2. Quanto aos mecanismos específicos de comprovação dos pressupostos da isenção fiscal ou dispensa de retenção na fonte foram objecto de revisão:

(i) os procedimentos de prova da qualidade de não residente - feita uma única vez e dispensada a sua renovação periódica, devendo, no entanto, o beneficiário efectivo informar imediatamente a entidade registadora das alterações verificadas nos pressupostos da isenção  (o mesmo se aplicando no caso dos organismos de investimento colectivo);

(ii) os deveres das entidades emitentes a cumprir perante a Autoridade Tributária e Aduaneira e as responsabilidades da entidade gestora de sistema de liquidação perante a entidade registadora directa - nomeadamente quando os valores mobiliários sejam transaccionados e registados em sistema de liquidação internacional, deve ser transmitida pela primeira entidade à segunda, relativamente ao universo das contas sob a sua gestão, em cada data de vencimento dos rendimentos: a identificação e quantidade dos valores mobiliários, bem como o montante dos rendimentos e, quando aplicável, o montante do imposto retido, desagregado pelas diferentes categorias de beneficiários;

(iii) os procedimentos de identificação dos beneficiários efectivos abrangidos pela isenção.

3.    Quanto à produção de efeitos, o novo regime fiscal introduzido pela Lei n.º 83/2013 aplicar-se-á aos valores mobiliários emitidos a partir de 1 de Janeiro de 2014 e aos valores mobiliários emitidos até 31 de Dezembro de 2013 apenas aos rendimentos obtidos posteriormente à data do primeiro vencimento que ocorra após 31 de Dezembro de 2013.

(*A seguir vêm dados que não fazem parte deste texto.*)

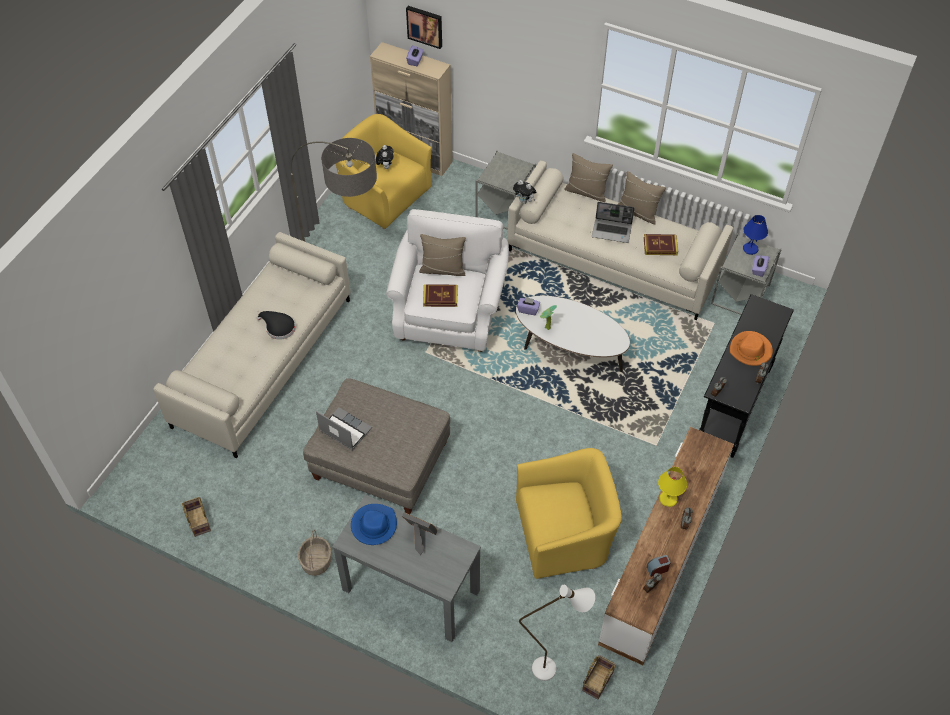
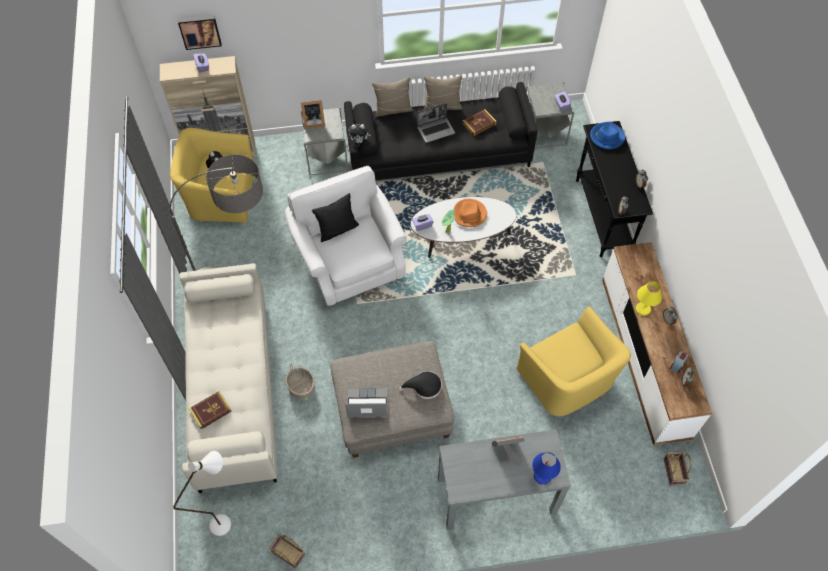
camera: 35 degrees left, 5 degrees up
black hat [257,311,296,340] -> black hat moved to [399,371,442,399]
basket [298,530,331,576] -> basket moved to [285,363,315,399]
blue hat [351,504,397,545] -> blue hat moved to [590,122,625,149]
beige pillow [419,234,466,276] -> black pillow [312,193,359,242]
book [423,284,458,307] -> book moved to [189,391,232,429]
beige sofa [508,160,733,320] -> black sofa [344,82,538,180]
yellow armchair [516,448,622,579] -> yellow armchair turned 105 degrees clockwise [516,306,631,416]
white floor lamp [519,585,595,681] -> white floor lamp moved to [173,451,231,536]
orange hat [730,331,773,366] -> orange hat moved to [453,199,487,227]
blue table lamp [743,215,768,255] -> blue table lamp moved to [532,452,561,485]
none -> picture frame [301,99,325,129]

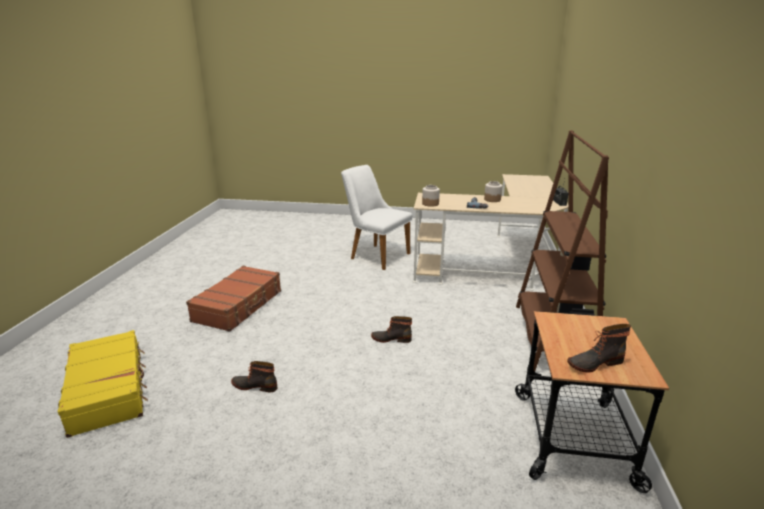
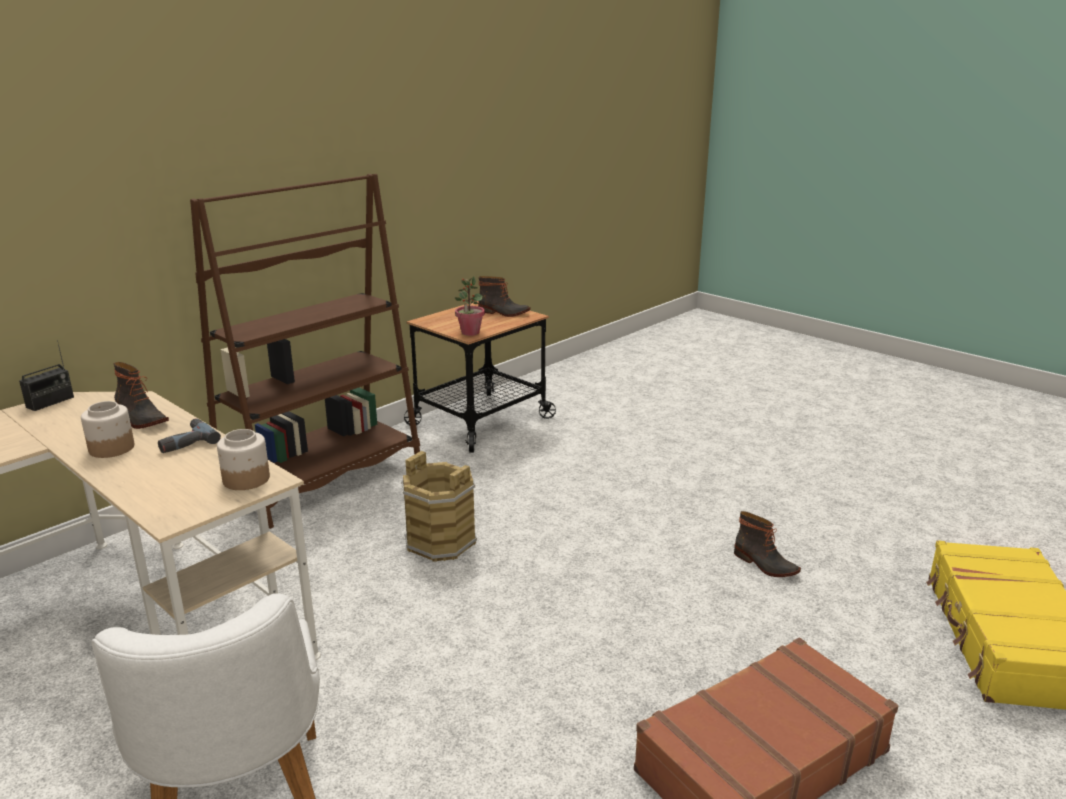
camera: 145 degrees left, 0 degrees up
boot [371,316,412,343] -> boot moved to [114,362,169,429]
none -> brown bucket [401,451,477,562]
none -> potted plant [454,276,485,336]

Em suma, em termos de resultados das alterações ora consagradas, espera-se que as mesmas alcancem o seu propósito vindo estimular o recurso à emissão de Papel Comercial, como fonte alternativa e eficiente de financiamento, e demonstrar que um regime fiscal mais favorável pode, de facto, ser um factor potenciador da atracção de investidores e contribuir para a dinamização do mercado de capitais nacional.